E’ un intreccio di segnali difficili da decifrare quello che trapela dalle segrete stanze di Zhongnanhai, il Cremlino cinese. Minxin Pei, professore di politica cinese presso il Claremont McKenna College vi scorge una volontà di soddisfare le richieste del popolo -che spinge per una più equa distribuzione del benessere e un governo più “pulito”- bilanciata dalla necessità di difendere la centralizzazione del potere e il sistema a partito unico.

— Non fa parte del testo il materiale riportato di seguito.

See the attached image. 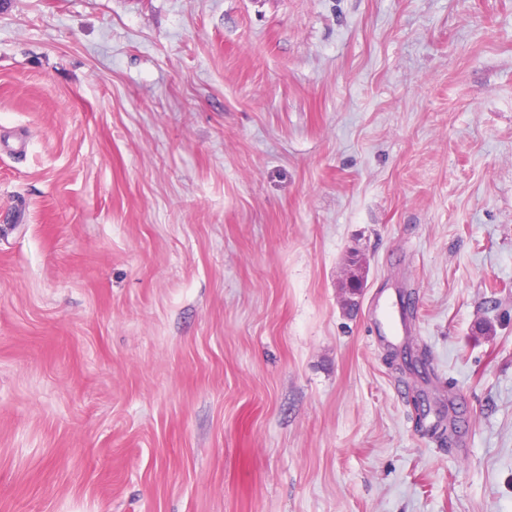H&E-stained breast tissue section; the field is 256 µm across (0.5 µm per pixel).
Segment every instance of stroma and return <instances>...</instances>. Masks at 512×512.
<instances>
[{
	"label": "stroma",
	"instance_id": "1",
	"mask_svg": "<svg viewBox=\"0 0 512 512\" xmlns=\"http://www.w3.org/2000/svg\"><path fill=\"white\" fill-rule=\"evenodd\" d=\"M0 512H512V0H0Z\"/></svg>",
	"mask_w": 512,
	"mask_h": 512
}]
</instances>
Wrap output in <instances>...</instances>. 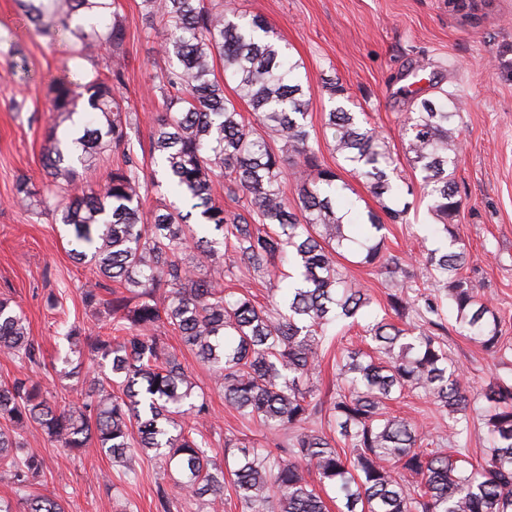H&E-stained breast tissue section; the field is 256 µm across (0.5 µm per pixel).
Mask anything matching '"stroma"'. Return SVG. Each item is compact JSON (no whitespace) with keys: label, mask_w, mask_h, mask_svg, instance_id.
Segmentation results:
<instances>
[{"label":"stroma","mask_w":512,"mask_h":512,"mask_svg":"<svg viewBox=\"0 0 512 512\" xmlns=\"http://www.w3.org/2000/svg\"><path fill=\"white\" fill-rule=\"evenodd\" d=\"M240 12L261 16L286 42L301 64L307 92V124L320 146V160L335 166L324 143V115L333 103L325 88L342 86L347 108L365 113L407 168L401 122L413 100L445 88L464 102L458 119L463 153L455 174L461 201L458 235L470 253L468 274L490 299L502 320V343L512 350V0H474L469 17L448 0H233ZM127 37L124 88L137 115L132 131L140 166L151 172L149 147L161 110L153 77L168 66L159 34L149 29L140 0H120ZM74 34L38 32L15 0H0V299L19 304L44 363L27 372L18 360L0 354V384L23 374L49 392L62 408L76 399L59 372L65 349L58 329L76 322L110 333L109 318L84 308L80 292L93 273L70 254L66 228L53 217L36 215L12 201L18 177L44 180L41 156L51 123L48 84L57 76L82 82L84 70L73 54ZM412 208L405 224H388L387 246L402 257L410 286L429 287L423 236L434 218L420 181H413ZM443 339L450 359L472 391H479L502 367L495 358L448 322ZM168 344L204 391L210 417L203 429L211 448L223 452L225 439L252 442L268 431L247 421L224 402L212 373L183 347L176 334ZM395 415L422 425L430 437L447 434L448 423L423 395L392 405ZM27 448L43 457L45 470L33 492L57 497L66 512H162L158 489L173 481L160 463L134 458L113 465L96 442L68 452L39 427L24 436Z\"/></svg>","instance_id":"stroma-1"}]
</instances>
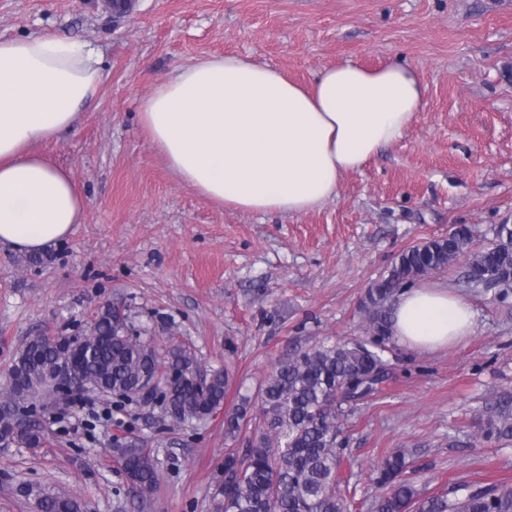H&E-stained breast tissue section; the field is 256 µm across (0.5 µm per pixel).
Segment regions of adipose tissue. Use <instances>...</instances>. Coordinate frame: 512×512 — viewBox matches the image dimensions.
I'll return each instance as SVG.
<instances>
[{
	"label": "adipose tissue",
	"instance_id": "obj_1",
	"mask_svg": "<svg viewBox=\"0 0 512 512\" xmlns=\"http://www.w3.org/2000/svg\"><path fill=\"white\" fill-rule=\"evenodd\" d=\"M101 81L92 43L0 40V244L35 254L82 223L84 198L39 147L73 128ZM424 93L395 60L341 62L305 87L252 58L209 55L176 66L142 100L139 120L169 171L201 197L289 216L336 197L344 174L402 138ZM472 328L469 302L448 288L422 284L394 298L392 333L412 349L448 347Z\"/></svg>",
	"mask_w": 512,
	"mask_h": 512
}]
</instances>
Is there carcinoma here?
<instances>
[{
    "mask_svg": "<svg viewBox=\"0 0 512 512\" xmlns=\"http://www.w3.org/2000/svg\"><path fill=\"white\" fill-rule=\"evenodd\" d=\"M488 246L471 251L477 231L454 225L448 236L418 243L403 251L387 275L369 289L363 308L366 336L359 340L319 343L288 356L272 368L255 399L224 419L226 435L237 440L249 432L246 448H227L214 477L212 512H351V501L340 476V422L353 403L373 395L389 378L382 353L390 340L389 304L403 288L426 274L465 259V287L497 288L505 299L512 290V225L489 229ZM84 356L79 383L112 393L127 402L147 399L138 391L144 376L157 379L155 395L172 420L184 424L204 419L224 406L229 368L200 370L192 351L176 346L155 351L134 329L126 308L102 305L87 336H79ZM64 337L33 336L12 359L0 389V438L18 448L44 443L40 427L14 432L15 415L30 414L49 396L59 400L51 379ZM202 371L199 382L189 374ZM484 437L512 441V413L490 417ZM128 492L144 499L156 487L159 474L143 448L121 447ZM407 462L397 451L385 455L376 468L380 493L370 512H512V487L470 481L455 483L448 492L426 494L405 477ZM17 495L34 500L37 512H88L78 496L21 484Z\"/></svg>",
    "mask_w": 512,
    "mask_h": 512,
    "instance_id": "1",
    "label": "carcinoma"
}]
</instances>
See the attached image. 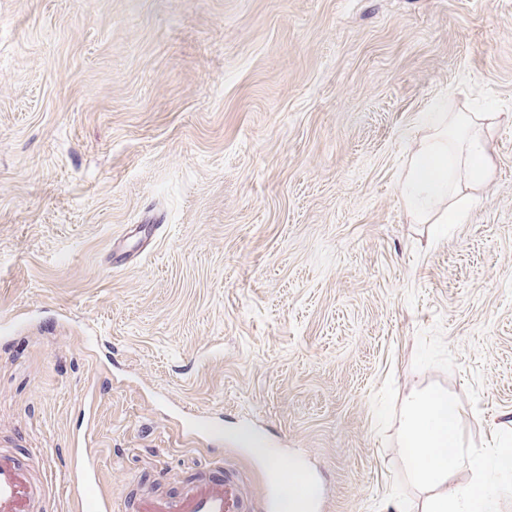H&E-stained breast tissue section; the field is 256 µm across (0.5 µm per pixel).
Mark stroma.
<instances>
[{"mask_svg": "<svg viewBox=\"0 0 512 512\" xmlns=\"http://www.w3.org/2000/svg\"><path fill=\"white\" fill-rule=\"evenodd\" d=\"M439 98L505 115L465 224L400 195ZM432 383L512 428V0H0V450L46 512L86 433L116 501L297 458L393 512Z\"/></svg>", "mask_w": 512, "mask_h": 512, "instance_id": "35a3bbf8", "label": "stroma"}]
</instances>
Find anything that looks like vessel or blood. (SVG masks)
<instances>
[{"instance_id":"1","label":"vessel or blood","mask_w":512,"mask_h":512,"mask_svg":"<svg viewBox=\"0 0 512 512\" xmlns=\"http://www.w3.org/2000/svg\"><path fill=\"white\" fill-rule=\"evenodd\" d=\"M99 460L90 444L73 449L66 479L90 487L98 482ZM46 491L35 484L14 456L0 453V512H36ZM81 512H256L233 476L208 479L173 496L139 492L114 502L99 495L82 501Z\"/></svg>"}]
</instances>
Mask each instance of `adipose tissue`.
<instances>
[{"instance_id":"obj_1","label":"adipose tissue","mask_w":512,"mask_h":512,"mask_svg":"<svg viewBox=\"0 0 512 512\" xmlns=\"http://www.w3.org/2000/svg\"><path fill=\"white\" fill-rule=\"evenodd\" d=\"M498 112H452L439 102L421 116L400 194L425 224L467 223L477 204L466 184L486 185L496 176L491 132Z\"/></svg>"}]
</instances>
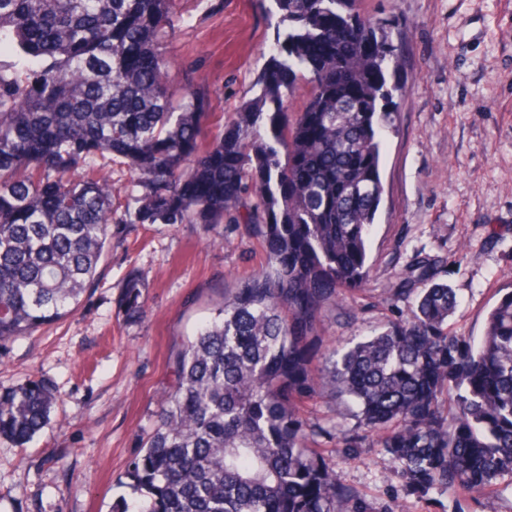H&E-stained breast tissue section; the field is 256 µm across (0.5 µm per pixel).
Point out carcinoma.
Returning a JSON list of instances; mask_svg holds the SVG:
<instances>
[{
	"label": "carcinoma",
	"instance_id": "1",
	"mask_svg": "<svg viewBox=\"0 0 512 512\" xmlns=\"http://www.w3.org/2000/svg\"><path fill=\"white\" fill-rule=\"evenodd\" d=\"M170 2L0 0V345L79 305L114 224H243L264 262L171 356L175 384L126 470L137 512H371L302 413L317 386L353 398L363 431L325 435L389 455L410 495L512 476V291L477 347L448 331L456 298L434 284L410 318L322 350V311L369 272L399 91L388 76L404 65L395 18L357 0H274L254 96L204 146L205 95L170 93ZM346 29L356 45L336 39ZM300 80L311 92L293 112ZM99 158L129 169L125 203ZM124 288L141 312V280ZM54 400L39 380L1 393L0 437L29 442Z\"/></svg>",
	"mask_w": 512,
	"mask_h": 512
}]
</instances>
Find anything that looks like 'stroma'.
Instances as JSON below:
<instances>
[{"label": "stroma", "mask_w": 512, "mask_h": 512, "mask_svg": "<svg viewBox=\"0 0 512 512\" xmlns=\"http://www.w3.org/2000/svg\"><path fill=\"white\" fill-rule=\"evenodd\" d=\"M396 15L408 61L395 97L396 129L382 142L385 192L368 241L370 272L353 302L327 312L326 348L409 317L414 298L390 290L448 284L449 330L481 341L487 313L512 290V0H360ZM278 13L273 0H174L170 90L207 94L206 136L251 98ZM262 249L239 224H116L97 278L64 319L0 345V392L32 380L57 395L25 445L0 438V512H112L133 504L129 462L156 426L174 384L170 362L225 297L258 270ZM144 283V311L128 315L123 285ZM348 400L319 391L309 422L337 480L373 512H512L505 479L480 494H406L379 449L338 448L356 428Z\"/></svg>", "instance_id": "35a3bbf8"}]
</instances>
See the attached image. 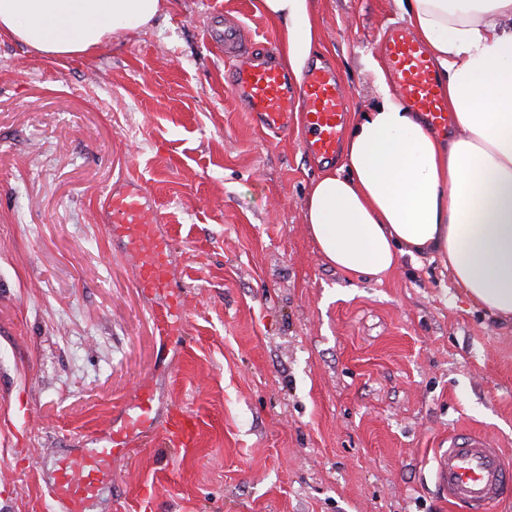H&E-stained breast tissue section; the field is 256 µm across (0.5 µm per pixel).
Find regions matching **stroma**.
Instances as JSON below:
<instances>
[{
	"instance_id": "obj_1",
	"label": "stroma",
	"mask_w": 512,
	"mask_h": 512,
	"mask_svg": "<svg viewBox=\"0 0 512 512\" xmlns=\"http://www.w3.org/2000/svg\"><path fill=\"white\" fill-rule=\"evenodd\" d=\"M354 112L401 23L394 0H312ZM279 44L258 0H163L143 30L49 60L0 36V512H59L58 457L151 421L92 512H462L432 456L471 431L512 457V325L450 272L404 257L383 280L327 264L304 219L327 171L302 121L254 128L211 16ZM136 179L164 222L180 335L109 236L103 200ZM193 444L163 437L174 410Z\"/></svg>"
}]
</instances>
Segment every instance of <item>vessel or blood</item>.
Listing matches in <instances>:
<instances>
[{"mask_svg":"<svg viewBox=\"0 0 512 512\" xmlns=\"http://www.w3.org/2000/svg\"><path fill=\"white\" fill-rule=\"evenodd\" d=\"M208 35L223 46L224 59L232 71L230 90L254 126L283 134L294 115H301L305 152L320 161L335 159L348 98L330 65L313 64L303 84L298 85L272 52H254L245 46L237 19L212 17ZM383 51L402 90L404 104L420 113L434 129L447 130L448 103L423 45L393 24L383 34ZM106 208L112 237L137 258L138 288L147 293L169 288V244L160 231L158 217L150 211L146 187L125 182L108 197ZM135 409V414L127 416L122 431L111 433L100 446L63 457L53 469L47 491L60 512H88L99 490L110 482L111 465L125 453L130 434L150 420V395H142ZM167 434L188 442L194 434V422L184 413H175ZM434 478L451 506L466 507L467 512H487L512 484V458L491 447L480 435L453 434L447 447L434 455Z\"/></svg>","mask_w":512,"mask_h":512,"instance_id":"vessel-or-blood-1","label":"vessel or blood"}]
</instances>
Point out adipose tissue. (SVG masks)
I'll return each mask as SVG.
<instances>
[{"label":"adipose tissue","instance_id":"1","mask_svg":"<svg viewBox=\"0 0 512 512\" xmlns=\"http://www.w3.org/2000/svg\"><path fill=\"white\" fill-rule=\"evenodd\" d=\"M438 73L455 137L410 111L381 68L376 102L352 118L338 168L304 217L330 265L383 277L402 256L451 270L469 299L512 321V0H395ZM302 78L319 29L311 0H260ZM162 0H0V33L49 59L89 54L148 26Z\"/></svg>","mask_w":512,"mask_h":512}]
</instances>
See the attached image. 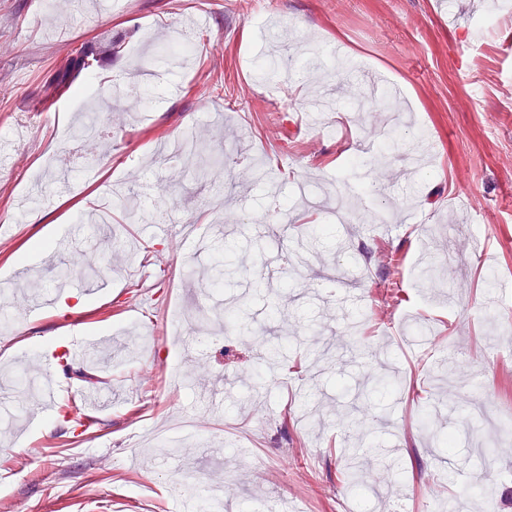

Così se da una parte vengono lasciati ampi spiragli alla possibilità di riforme economiche e al “mercato come creatore di ricchezza sociale”, dall’altra viene soffocata qualsiasi spinta democratica. Almeno per come la intendiamo noi. Xi Jinping ha tenuto a farlo presente fin dallo scorso dicembre, quando nel suo viaggio al Sud ha rammentato gli errori commessi dall’Unione Sovietica, collassata a causa del lassismo ideologico del riformista Mikhail Gorbaciov. Concetto ripreso proprio la scorsa settimana in un discorso in cui ha predetto la morte del Partito comunusta cinese qualora venga rinnegata la figura di Mao, così come la condanna di Stalin è costata cara all’URSS, riporta il Guangming Daily.

Non è schizofrenia, piuttosto un delicato gioco di pesi e contrappesi quello messo in atto dal nuovo uomo forte di Pechino. Prima di avanzare qualsiasi liberalizzazione economica occorre rassicurare i propri potenziali avversari che la posizione del Partito non verrà minacciata. Ne è convinto Robert Lawrence Kuhn, uomo d’affari americano vicino ad alcuni alti funzionari e autore di una biografia di Jiang Zemin, il grande vecchio della politica cinese: “sono convinto che (Xi, ndr) pronunci alcuni discorsi al fine di consolidare la propria posizione, in modo da non subire attacchi dall’estrema sinistra. Le persone possono leggere in Xi quello che vogliono, perché egli dà modo ad ogni fazione di vedere ciò che desidera”.

Ma non passerà molto tempo che anche costituzionalismo e democrazia verranno presi seriamente in considerazione dalla leadership. Questa la posizione assunta da Ma Licheng, ex giornalista del Quotidiano del Popolo, secondo il quale un chiaro indizio ci viene fornito dai reiterati riferimenti della dirigenza allo Stato di diritto, primo passo verso qualsiasi forma di democrazia, come insegna il “modello Singapore”. “Il Partito ha spesso promesso di costruire un Paese altamente democratico” ha spiegato Ma in un’intervista comparsa su China File “ora è stato posto come termine ultimo il 2049. Ad ogni modo, è da intendersi positivamente il fatto che il Partito non etichetti più in maniera negativa il termine democrazia. All’estero alcune persone hanno perso la pazienza, ma io rimango cautamente ottimista”.